■ EXERCISE REQUIREMENTS:
(A) In the passage on Simone Biles and Scarlett Johansson, what was Johansson's pay tied to under her contract?
(B) Extract the portion of the passage that runs from "Someone showed Piers" up to and including "and Disney refused.".

■ PROVIDED PASSAGE:
The fact that a lot of people criticizing her are pasty white men who could barely walk around the block probably fits some definition of irony, but it's not really relevant to me - I don't like criticizing people based on their looks even if they're worthless tools, and some of the criticism is actually coming from other athletes. The fact is that no one has one iota of justification for opining on why, or if, Simone Biles deserves to walk away. She has given unceasingly to a sport and a country that failed to protect her. She has reached pinnacles of achievement most people can only dream of. Does anybody really think that it was an easy decision to walk away at that point? Well, yes, stupid people steeped in a bubbling, fetid stew of toxic masculinity and American individualism (which is ironic again because somehow the American people think that Biles OWES them a gold medal - I mean, go flip over a fucking bench yourself if you're so proud and self-reliant). 

Someone showed Piers Morgan defending a British football player over mental health struggles, paired with his denigration of Naomi Osaka and Simone Biles over the same issue. Gee, what could the difference possibly be?

Hard on the heels of this was the news that Scarlett Johansson is suing Disney for releasing Black Widow to streaming and theatres at the same time. This wasn't in her contract, which tied her pay to the box office earnings. She tried to renegotiate when she found out what they were doing and Disney refused.

■ DATASET ENTRIES:
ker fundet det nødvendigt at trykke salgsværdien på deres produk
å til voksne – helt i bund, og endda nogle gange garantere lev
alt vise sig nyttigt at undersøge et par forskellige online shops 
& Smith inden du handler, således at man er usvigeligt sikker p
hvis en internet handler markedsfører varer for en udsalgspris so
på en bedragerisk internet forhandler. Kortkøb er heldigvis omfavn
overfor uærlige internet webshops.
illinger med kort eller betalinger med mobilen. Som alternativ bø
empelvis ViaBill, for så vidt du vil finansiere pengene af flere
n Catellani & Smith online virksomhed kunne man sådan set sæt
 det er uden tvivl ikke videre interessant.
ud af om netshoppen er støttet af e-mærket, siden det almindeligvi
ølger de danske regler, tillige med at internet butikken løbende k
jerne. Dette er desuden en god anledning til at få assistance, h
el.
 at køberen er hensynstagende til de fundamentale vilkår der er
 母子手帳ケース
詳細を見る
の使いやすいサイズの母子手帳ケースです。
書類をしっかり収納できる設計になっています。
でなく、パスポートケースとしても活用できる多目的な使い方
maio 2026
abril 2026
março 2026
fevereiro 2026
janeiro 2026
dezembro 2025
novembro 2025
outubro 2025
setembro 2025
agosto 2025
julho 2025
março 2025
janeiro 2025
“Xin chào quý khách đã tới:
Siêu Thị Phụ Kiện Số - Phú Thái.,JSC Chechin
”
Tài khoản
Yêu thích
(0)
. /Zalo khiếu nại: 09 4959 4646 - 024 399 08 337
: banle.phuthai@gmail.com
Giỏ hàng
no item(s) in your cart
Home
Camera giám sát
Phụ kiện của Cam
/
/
--
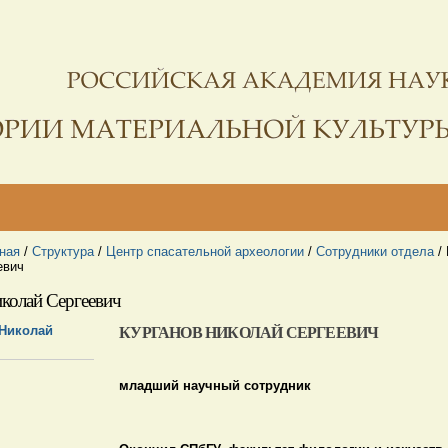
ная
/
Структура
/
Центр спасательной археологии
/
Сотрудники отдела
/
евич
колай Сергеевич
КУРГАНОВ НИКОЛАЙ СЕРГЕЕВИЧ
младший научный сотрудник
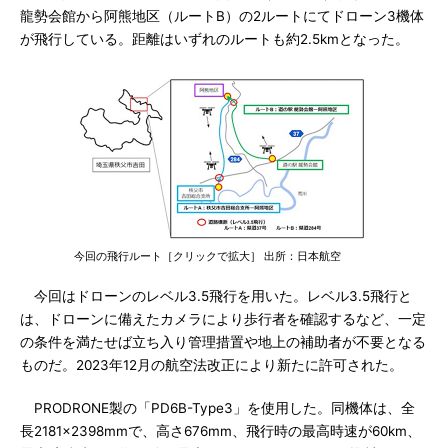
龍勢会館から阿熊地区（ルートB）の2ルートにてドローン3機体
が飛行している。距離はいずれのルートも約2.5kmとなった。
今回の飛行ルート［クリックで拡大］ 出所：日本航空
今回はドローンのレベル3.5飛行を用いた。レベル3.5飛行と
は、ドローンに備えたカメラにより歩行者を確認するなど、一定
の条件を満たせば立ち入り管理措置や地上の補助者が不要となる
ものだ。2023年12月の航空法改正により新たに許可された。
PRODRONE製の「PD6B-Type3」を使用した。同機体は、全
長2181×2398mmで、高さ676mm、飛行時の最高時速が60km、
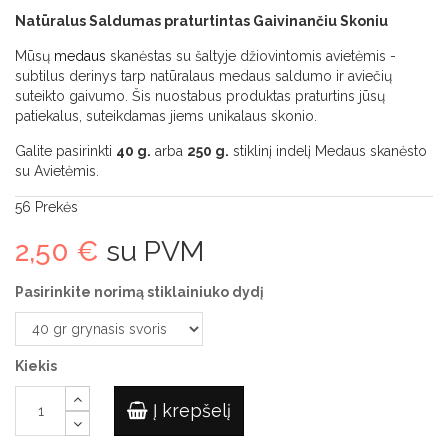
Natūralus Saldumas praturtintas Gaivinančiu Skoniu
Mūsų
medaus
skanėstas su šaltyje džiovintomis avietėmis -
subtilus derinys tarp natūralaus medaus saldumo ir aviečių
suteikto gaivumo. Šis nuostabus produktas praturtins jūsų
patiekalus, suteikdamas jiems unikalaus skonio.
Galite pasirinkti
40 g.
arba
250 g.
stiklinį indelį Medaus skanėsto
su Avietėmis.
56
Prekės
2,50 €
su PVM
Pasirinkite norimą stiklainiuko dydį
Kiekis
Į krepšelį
==
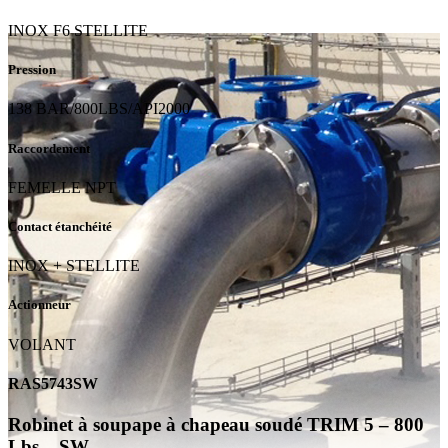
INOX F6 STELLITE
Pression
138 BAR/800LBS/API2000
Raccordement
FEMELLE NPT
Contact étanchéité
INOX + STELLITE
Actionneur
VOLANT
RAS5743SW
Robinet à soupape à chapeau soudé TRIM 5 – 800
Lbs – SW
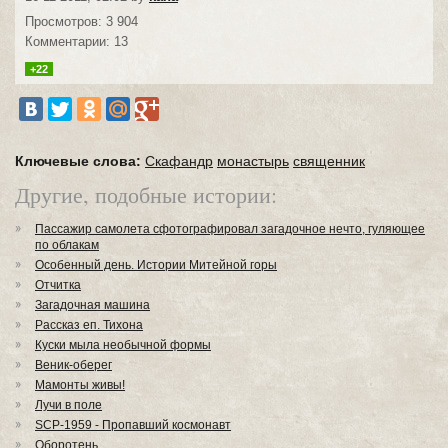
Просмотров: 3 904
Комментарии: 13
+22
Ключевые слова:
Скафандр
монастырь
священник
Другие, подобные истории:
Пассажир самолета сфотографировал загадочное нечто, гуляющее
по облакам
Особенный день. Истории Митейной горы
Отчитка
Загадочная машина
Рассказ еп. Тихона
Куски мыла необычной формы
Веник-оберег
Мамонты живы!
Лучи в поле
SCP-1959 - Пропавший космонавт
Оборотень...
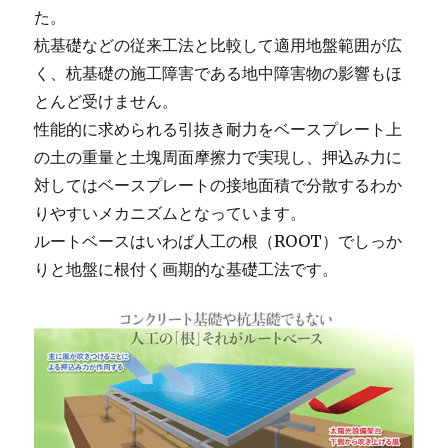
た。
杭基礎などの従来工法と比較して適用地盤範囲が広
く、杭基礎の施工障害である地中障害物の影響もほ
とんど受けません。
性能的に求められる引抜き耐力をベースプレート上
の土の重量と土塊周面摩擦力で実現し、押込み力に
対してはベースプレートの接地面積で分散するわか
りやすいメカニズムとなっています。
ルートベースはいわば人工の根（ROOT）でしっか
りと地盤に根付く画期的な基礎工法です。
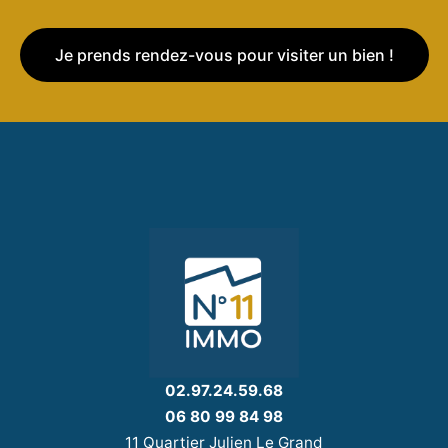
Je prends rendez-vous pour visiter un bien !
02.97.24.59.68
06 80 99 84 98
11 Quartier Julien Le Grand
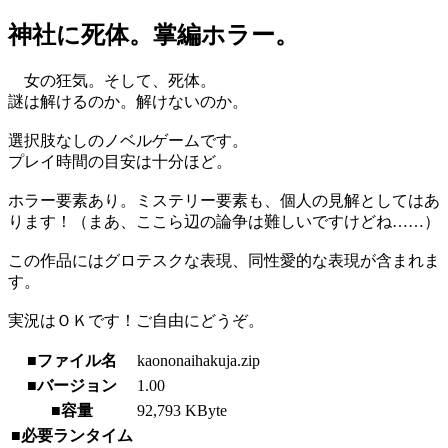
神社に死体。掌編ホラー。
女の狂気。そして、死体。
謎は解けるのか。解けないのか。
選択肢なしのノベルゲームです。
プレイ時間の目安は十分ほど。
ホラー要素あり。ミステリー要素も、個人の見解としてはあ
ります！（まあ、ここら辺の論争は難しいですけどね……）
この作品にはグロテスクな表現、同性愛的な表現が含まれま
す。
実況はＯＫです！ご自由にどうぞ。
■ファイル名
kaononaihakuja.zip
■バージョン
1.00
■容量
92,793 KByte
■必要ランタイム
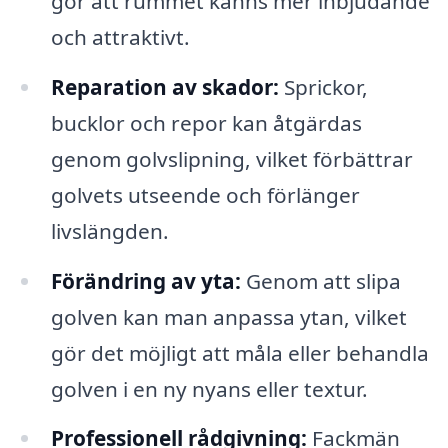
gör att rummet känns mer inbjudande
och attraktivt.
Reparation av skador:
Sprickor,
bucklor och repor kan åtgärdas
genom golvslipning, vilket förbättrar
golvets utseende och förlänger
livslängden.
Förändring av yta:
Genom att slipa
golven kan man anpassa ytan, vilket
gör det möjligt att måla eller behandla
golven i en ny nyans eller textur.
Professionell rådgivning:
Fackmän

■ OUTPUTS FOR THE TASKS:
(A) The box office earnings.

(B)
Someone showed Piers Morgan defending a British football player over mental health struggles, paired with his denigration of Naomi Osaka and Simone Biles over the same issue. Gee, what could the difference possibly be?

Hard on the heels of this was the news that Scarlett Johansson is suing Disney for releasing Black Widow to streaming and theatres at the same time. This wasn't in her contract, which tied her pay to the box office earnings. She tried to renegotiate when she found out what they were doing and Disney refused.